Città metropolitana, Capurro e Chiesa presentano la lista "Comuni e Comunità": "In difesa di gente e territori" - Genova 24
Politica

Città metropolitana, Capurro e Chiesa presentano la lista “Comuni e Comunità”: “In difesa di gente e territori”

La lista per il consiglio metropolitano Comuni e Comunità di Ezio Chiesa e Armando Ezio Capurro

Genova. La lista “Comuni e Comunità”, presentata stamani dai consiglieri regionali Armando Ezio Capurro e Ezio Chiesa, è pronta a scendere in campo in vista delle elezioni per il consiglio della Città Metropolitana di domenica 28 settembre.

Hanno aderito anche esponenti di numerose liste civiche e le segreterie provinciali dell’Udc e della Lega Nord.

“Eravamo e siamo aperti a confrontarci con tutti senza preclusioni nei confronti di nessuno – affermano Capurro e Chiesa – a nostro avviso era importante condividere le scelte dei candidati dal basso senza dover subire le imposizione dei partiti maggiori.
Purtroppo nel predisporre il famoso “listone” – continuano Capurro e Chiesa – si è scelto un percorso diverso che ha lasciato perplessi non consentendoci di condividerlo”.

Capurro e Chiesa hanno sottolineato come gli eletti della lsita “Comuni e Comunità” “non saranno in contrapposizione agli eletti delle altre liste” ma saranno “i portatori delle istanze dei colleghi che li hanno indicati, delle numerose liste civiche presenti nel territorio e della gente”.

Il primo atto dei 18 amministratori del nuovo consiglio metropolitano sarà l’approvazione dello statuto, da compiere entro il 31 dicembre. Lo statuto prevedee, tra le altre cose, “la pari dignità dei territori che fanno parte della Città Metropolitana”, ricordano i due consiglieri.
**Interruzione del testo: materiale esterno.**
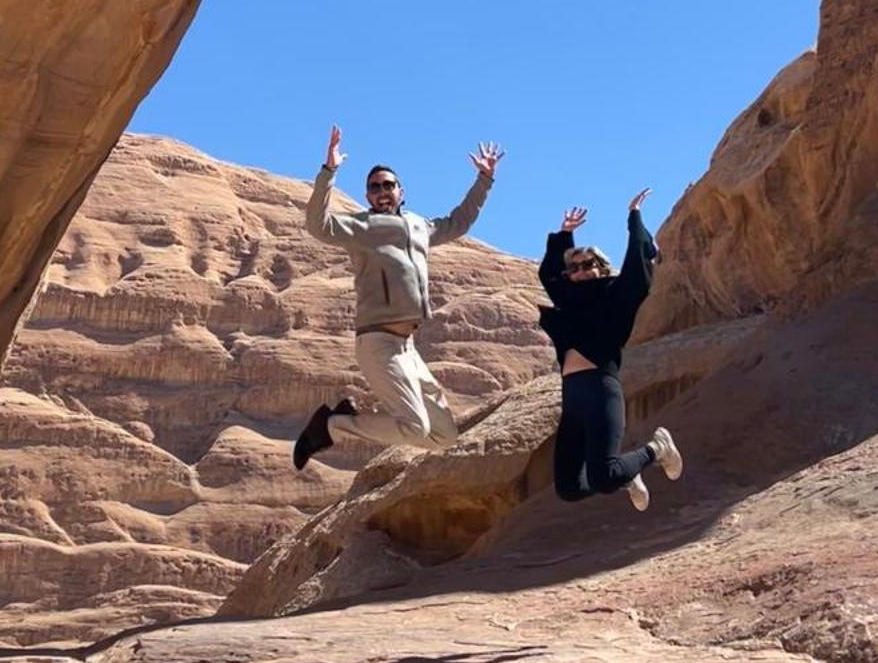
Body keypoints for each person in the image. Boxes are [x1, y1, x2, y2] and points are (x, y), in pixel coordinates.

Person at [292, 124, 504, 470]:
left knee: (444, 435)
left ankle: (345, 419)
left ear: (401, 192)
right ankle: (331, 426)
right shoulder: (361, 228)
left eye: (388, 185)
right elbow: (318, 225)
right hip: (378, 343)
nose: (381, 192)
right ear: (367, 197)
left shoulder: (420, 226)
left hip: (407, 348)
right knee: (415, 426)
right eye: (374, 188)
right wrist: (328, 172)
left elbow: (460, 221)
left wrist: (484, 180)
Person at [537, 192, 683, 511]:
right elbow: (549, 275)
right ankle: (628, 476)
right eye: (573, 268)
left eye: (586, 264)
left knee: (604, 477)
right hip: (572, 396)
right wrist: (564, 235)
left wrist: (634, 218)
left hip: (601, 389)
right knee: (570, 488)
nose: (577, 271)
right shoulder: (569, 300)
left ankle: (657, 450)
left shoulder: (615, 295)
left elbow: (637, 270)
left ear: (602, 268)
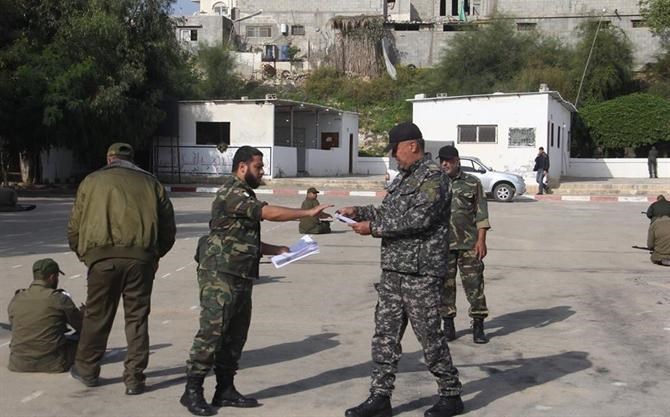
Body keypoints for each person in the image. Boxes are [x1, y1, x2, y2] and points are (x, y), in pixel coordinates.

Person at [181, 146, 332, 417]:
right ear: (242, 167)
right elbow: (267, 213)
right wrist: (307, 213)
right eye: (258, 167)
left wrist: (277, 250)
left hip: (240, 273)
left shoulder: (244, 193)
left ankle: (225, 389)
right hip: (220, 273)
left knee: (236, 334)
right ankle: (192, 390)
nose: (262, 172)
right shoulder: (232, 192)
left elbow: (240, 238)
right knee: (213, 332)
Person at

“Tre gli obiettivi principali – spiegano Capurro e Chiesa – elezione diretta del consiglio e del sindaco metropolitano, salvaguardia dell’autonomia dei Comuni rispetto alle direttive metropolitane l’inserimento di strumenti quale il referendum, per un maggior coinvolgimento e partecipazione dei Comuni e dei cittadini”.
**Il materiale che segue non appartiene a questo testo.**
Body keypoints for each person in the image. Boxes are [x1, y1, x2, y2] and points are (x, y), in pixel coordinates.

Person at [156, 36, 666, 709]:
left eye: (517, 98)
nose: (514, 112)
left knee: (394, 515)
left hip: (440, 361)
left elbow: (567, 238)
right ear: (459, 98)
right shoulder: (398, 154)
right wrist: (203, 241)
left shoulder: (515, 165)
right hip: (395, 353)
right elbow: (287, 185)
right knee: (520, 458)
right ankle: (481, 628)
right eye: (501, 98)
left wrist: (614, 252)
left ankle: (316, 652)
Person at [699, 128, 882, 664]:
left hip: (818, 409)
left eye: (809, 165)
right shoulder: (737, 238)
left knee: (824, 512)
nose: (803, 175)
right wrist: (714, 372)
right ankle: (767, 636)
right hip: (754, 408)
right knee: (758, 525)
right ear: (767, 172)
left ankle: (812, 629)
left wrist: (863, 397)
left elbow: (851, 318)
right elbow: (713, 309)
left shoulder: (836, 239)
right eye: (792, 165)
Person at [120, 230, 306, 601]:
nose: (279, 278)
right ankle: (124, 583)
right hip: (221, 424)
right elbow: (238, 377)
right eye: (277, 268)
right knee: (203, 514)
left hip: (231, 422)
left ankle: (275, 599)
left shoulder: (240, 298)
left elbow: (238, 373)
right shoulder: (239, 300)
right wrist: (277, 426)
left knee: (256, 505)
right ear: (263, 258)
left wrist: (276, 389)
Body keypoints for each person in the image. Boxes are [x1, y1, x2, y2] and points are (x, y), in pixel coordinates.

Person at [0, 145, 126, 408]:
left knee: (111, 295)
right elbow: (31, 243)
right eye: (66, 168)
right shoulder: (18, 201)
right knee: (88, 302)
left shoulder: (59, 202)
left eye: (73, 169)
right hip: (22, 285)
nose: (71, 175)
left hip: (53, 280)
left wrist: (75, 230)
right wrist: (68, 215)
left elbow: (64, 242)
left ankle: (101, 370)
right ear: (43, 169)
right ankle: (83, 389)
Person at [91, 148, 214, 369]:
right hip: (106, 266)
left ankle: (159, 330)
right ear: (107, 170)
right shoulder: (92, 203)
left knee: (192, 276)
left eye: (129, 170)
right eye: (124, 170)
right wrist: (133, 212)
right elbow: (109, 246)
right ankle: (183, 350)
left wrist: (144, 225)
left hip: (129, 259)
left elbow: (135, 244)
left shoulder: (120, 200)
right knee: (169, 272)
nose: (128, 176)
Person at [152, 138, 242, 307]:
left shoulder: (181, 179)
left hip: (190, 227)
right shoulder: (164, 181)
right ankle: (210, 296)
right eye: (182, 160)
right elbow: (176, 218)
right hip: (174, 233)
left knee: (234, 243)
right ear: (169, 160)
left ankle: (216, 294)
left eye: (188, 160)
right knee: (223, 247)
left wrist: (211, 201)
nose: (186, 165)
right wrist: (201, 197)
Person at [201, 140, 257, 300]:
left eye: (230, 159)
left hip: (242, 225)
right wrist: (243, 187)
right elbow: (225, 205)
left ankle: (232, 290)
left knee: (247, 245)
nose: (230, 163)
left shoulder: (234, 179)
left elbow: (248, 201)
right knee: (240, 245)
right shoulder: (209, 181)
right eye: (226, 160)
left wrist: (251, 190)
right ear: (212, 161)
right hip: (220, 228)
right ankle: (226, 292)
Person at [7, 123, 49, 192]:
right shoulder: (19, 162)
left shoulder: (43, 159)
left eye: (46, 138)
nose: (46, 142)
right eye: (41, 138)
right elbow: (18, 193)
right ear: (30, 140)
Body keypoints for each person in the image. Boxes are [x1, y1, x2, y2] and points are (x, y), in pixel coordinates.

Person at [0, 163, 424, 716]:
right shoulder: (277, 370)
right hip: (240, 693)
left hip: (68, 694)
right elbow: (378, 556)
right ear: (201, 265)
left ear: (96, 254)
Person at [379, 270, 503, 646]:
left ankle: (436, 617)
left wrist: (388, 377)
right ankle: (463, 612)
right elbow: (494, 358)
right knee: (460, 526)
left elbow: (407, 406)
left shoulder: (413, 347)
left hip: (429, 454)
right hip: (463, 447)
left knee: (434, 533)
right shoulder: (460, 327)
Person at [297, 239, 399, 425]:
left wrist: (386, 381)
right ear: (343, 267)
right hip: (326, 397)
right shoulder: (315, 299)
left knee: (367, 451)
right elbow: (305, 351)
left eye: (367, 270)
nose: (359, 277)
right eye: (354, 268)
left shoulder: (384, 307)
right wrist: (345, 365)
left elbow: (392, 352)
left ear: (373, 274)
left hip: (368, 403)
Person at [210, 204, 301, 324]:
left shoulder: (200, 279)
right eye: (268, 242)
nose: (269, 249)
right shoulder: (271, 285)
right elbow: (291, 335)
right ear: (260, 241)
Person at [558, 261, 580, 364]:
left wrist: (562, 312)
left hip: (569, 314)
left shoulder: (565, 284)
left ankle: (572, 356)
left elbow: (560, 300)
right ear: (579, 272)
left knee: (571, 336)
“Pare evidente come alcune linee guida generali vadano tracciate – dicono Capurro e Chiesa – quali, ad esempio, la predisposizione di norme per l’elezione del sindaco metropolitano che prevedano la partecipazione popolare e la rappresentatività dei territori, per quanto riguarda la pianificazione territoriale si deve intervenire con strumenti idonei al fine di prevenire il dissesto idrogeologico, massima attenzione nella gestione dei servizi pubblici in modo particolare per quelli legati all’ambiente, puntando sull’aumento della raccolta differenziata e attraverso atti concreti tesi a rispettare quanto sancito dal referendum del 2011 per quanto riguarda la gestione pubblica del servizio idrico integrato. Delicato il capitolo della viabilità dove l’attenzione maggiore deve essere rivolta nel garantire il ritorno della competenza delle strade ex Anas, attualmente in carico alla Provincia di Genova, all’azienda nazionale”.

Un compito gravoso sul quale regna sovrana l’incognita delle risorse economiche a disposizione, “un elemento in più per essere vigili affinché nessuno svolga il ruolo di asso pigliatutto”, concludono Capurro e Chiesa.
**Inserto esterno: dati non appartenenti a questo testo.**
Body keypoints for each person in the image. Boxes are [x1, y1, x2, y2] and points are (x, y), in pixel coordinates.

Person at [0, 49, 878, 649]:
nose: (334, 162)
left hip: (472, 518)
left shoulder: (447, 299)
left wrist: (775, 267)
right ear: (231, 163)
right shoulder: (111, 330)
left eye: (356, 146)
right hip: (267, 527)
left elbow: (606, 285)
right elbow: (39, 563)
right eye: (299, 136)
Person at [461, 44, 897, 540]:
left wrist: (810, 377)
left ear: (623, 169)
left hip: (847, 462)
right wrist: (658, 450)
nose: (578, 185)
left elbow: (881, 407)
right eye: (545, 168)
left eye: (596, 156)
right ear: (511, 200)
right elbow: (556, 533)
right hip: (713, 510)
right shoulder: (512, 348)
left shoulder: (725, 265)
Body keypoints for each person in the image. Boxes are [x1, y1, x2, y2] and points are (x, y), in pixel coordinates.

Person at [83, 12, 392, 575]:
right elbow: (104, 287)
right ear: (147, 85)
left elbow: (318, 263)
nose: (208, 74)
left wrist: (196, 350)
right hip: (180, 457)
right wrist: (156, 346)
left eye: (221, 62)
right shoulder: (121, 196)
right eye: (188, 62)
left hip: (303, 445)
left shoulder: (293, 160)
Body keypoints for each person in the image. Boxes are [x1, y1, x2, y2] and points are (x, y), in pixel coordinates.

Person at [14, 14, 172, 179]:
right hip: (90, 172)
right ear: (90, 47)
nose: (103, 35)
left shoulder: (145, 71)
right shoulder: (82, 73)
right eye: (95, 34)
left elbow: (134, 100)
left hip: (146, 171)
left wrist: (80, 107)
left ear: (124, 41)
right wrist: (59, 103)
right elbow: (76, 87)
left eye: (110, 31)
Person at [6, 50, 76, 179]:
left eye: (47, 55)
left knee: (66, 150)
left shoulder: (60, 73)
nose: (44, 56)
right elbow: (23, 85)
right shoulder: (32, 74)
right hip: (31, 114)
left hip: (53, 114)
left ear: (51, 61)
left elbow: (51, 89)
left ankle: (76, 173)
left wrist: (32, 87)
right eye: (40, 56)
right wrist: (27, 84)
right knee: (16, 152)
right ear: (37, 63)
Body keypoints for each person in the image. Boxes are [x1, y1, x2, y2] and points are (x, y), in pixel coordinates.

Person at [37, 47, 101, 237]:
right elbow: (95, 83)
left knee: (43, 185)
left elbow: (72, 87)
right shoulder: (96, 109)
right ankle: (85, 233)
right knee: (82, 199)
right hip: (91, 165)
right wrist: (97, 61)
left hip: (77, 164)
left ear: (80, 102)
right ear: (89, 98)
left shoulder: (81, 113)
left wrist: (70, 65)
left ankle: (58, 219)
Hanno sottoscritto la lista “Comuni e Comunità” una sessantina tra sindaci e consiglieri comunali in rappresentanza di circa la metà dei Comuni della Provincia di Genova.

Compongono la lista: Emanuela Bisio (Savignone), Augusto Bosio (Propata), Giovanni Collorado (Castiglione Chiavarese), Orietta Gardella (Neirone), Giovanni Giardini (Chiavari), Alfonso Gioia (Genova), Claudio Marsano (Santa Margherita), Elisabetta Ricci (Rapallo), Franco Senarega (Recco) e Gerolamo Valle (Arenzano).